Significativa, infine, è la concezione di uomo e di natura umana che si profila come oggetto e tema dell’intervento conclusivo del festival, affidato a Remo Bodei, “La costruzione dell’identità”.

In esso si afferma che l’identità individuale si costruisce su basi naturali e storiche, “verso un futuro ignoto … sullo sfondo della dimensione collettiva (da cui si riceve e a cui si dona senso) e nell’intreccio, spesso conflittuale, con sistemi di regole che siamo chiamati a condividere”.

Nonostante la presenza, tra gli organizzatori, della Università Cattolica e l’invocato aiuto (nella presentazione del Prof. Rodotà) anche dei teologi, non si trova nel programma neppure un accenno a Dio ed al Trascendente ed ai suoi riflessi sulle relazioni sociali, al diritto naturale, né, in tale prospettiva, al bene comune, in una concezione materialistica della vita e della dimensione umana che rispecchia fedelmente i dogmi e gli assiomi dell’odierno laicismo, di cui pare costituire il manifesto.

Questi il prologo ed il programma del festival, che, onestamente, dietro la parvenza di un confronto, assomiglia di più ad una operazione pubblicitaria e di promozione, sul piano culturale e giuridico, dei valori di una cultura libertaria e dei diritti individuali che, usando un termine corrente, possiamo definire ‘progressista’, contraria alla morale cristiana ed all’insegnamento della Chiesa sui valori non negoziabili (p. es. vita, famiglia, sessualità).
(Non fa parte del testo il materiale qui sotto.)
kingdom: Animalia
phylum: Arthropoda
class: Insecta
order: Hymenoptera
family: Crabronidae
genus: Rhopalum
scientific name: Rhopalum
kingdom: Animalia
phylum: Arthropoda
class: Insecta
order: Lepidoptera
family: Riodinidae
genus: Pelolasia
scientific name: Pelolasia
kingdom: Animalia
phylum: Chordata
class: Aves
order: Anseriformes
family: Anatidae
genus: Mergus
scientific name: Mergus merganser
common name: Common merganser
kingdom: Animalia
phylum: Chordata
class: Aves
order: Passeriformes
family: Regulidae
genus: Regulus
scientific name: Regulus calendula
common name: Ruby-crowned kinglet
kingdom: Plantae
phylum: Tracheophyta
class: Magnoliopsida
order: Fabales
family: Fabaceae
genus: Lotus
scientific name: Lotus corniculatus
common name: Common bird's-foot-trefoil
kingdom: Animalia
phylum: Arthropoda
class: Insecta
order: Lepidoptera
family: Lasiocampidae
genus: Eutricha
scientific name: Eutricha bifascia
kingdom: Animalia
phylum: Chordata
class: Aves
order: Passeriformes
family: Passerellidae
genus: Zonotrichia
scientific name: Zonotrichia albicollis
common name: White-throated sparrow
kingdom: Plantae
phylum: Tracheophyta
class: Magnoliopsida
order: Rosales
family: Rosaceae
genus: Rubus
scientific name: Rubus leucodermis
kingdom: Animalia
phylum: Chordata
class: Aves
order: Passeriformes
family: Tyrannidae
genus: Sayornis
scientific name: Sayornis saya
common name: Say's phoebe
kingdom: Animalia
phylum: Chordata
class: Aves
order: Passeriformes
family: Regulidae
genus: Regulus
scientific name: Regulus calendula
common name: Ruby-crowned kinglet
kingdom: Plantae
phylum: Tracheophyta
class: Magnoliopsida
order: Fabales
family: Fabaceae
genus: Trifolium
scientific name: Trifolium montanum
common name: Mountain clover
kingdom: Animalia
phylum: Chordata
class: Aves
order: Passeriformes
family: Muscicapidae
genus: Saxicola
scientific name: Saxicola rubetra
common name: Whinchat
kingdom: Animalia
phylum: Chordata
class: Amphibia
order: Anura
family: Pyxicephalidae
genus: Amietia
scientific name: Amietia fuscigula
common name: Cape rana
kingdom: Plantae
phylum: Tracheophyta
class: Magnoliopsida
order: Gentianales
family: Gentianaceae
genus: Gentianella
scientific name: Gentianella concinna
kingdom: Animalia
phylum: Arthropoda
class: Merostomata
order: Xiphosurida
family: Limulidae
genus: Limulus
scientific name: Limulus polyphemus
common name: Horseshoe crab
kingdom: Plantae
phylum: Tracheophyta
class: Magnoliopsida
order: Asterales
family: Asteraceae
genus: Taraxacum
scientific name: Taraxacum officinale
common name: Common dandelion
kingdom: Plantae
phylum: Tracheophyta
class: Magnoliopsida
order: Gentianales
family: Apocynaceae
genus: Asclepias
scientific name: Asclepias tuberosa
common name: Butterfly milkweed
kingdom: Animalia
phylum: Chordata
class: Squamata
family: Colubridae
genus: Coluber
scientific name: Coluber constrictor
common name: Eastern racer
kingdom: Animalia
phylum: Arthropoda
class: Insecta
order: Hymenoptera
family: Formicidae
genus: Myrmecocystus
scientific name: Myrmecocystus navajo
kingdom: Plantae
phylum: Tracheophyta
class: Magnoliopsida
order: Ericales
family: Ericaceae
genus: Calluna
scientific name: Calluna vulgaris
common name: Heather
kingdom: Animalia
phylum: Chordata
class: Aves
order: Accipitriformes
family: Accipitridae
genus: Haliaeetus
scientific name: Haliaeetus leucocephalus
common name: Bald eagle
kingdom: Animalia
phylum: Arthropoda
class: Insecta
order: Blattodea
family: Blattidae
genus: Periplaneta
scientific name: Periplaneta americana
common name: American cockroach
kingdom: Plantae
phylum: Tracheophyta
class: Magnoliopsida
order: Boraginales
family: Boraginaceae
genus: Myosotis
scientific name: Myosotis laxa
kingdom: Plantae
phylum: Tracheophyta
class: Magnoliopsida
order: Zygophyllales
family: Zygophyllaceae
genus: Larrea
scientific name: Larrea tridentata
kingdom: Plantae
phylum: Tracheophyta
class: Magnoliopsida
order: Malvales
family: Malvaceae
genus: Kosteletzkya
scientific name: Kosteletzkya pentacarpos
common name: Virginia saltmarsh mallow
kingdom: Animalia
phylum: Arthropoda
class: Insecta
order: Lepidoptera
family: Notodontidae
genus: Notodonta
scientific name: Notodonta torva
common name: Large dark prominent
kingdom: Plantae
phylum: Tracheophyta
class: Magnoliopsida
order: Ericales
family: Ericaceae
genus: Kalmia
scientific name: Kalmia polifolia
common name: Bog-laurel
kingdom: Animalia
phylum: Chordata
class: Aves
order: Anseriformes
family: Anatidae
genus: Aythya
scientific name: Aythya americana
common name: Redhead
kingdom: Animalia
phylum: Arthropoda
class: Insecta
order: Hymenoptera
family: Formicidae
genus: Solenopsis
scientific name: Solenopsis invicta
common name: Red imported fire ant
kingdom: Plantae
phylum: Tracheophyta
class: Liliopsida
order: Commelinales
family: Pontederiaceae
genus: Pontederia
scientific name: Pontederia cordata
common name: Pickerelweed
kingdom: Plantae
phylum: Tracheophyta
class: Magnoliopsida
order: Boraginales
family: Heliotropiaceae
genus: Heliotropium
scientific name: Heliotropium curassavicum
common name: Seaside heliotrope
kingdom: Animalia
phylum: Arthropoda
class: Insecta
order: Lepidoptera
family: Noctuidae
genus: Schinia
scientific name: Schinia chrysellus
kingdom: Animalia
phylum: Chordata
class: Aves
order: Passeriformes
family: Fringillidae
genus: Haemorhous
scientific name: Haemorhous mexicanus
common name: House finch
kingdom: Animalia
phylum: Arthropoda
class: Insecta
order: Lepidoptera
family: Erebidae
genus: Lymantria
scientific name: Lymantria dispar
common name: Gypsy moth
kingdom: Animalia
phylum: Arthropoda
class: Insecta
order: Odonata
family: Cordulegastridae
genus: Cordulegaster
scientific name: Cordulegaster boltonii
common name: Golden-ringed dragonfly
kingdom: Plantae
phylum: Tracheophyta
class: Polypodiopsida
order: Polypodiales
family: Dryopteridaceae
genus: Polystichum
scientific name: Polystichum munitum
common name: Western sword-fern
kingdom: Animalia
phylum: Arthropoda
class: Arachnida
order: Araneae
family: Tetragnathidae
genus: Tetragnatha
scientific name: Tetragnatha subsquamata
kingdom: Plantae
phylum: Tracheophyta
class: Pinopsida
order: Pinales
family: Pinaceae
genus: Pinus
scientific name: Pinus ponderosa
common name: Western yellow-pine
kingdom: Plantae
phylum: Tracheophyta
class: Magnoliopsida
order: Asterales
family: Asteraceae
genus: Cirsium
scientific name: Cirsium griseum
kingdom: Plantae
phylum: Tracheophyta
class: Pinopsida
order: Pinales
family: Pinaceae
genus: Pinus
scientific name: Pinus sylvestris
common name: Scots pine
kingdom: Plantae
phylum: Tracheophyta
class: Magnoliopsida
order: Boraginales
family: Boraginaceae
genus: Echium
Il tutto, purtroppo, grazie alla deleteria complicità, a livello politico, di certo cattolicesimo ‘adulto’, che ci costringe a subire iniziative legislative, di cui non di rado è anche convinto fautore, per il riconoscimento delle coppie di fatto anche omosessuali; di favore al testamento biologico (la cui trattazione è delegata, nell’ambito del festival, al Consiglio Nazionale del Notariato, quasi che il problema fosse non in primo luogo morale ma solo di tecnica giuridica) in senso eutanasico; di riconoscimento della moltiplicazione dei generi e della libera scelta individuale della identità sessuale a prescindere dal dato naturale; dell’ammissibilità del ricorso libero alla fecondazione assistita e del diritto assoluto al figlio, ed al figlio sano; dove, come ha fatto il Prof. Rodotà, si accoglie la sentenza della Corte di Cassazione che autorizza l’uccisione di Eluana Englaro come la migliore possibile ed onorevole per la magistratura che l’ha pronunciata, e via discorrendo.

Dalle premesse, l’operazione culturale del Festival appare, quindi, non trasparente, pregna di messaggi più o meno nascosti, pilotati con cura ed in senso unidirezionale.

Per certi aspetti, sembra di assistere a certe trasmissioni televisive di parte, costruite ad arte, dove una parte degli invitati gioca, con linguaggio calcistico, fuori casa ed in un campo denso di trabocchetti e tranelli.

Come pare avvenire per i cattolici (quelli veri, non ‘adulti’) al Festival del Diritto.

Di questo crediamo sia bene essere avvisati, perché chi lo voglia possa partecipare all’evento con adeguato spirito critico.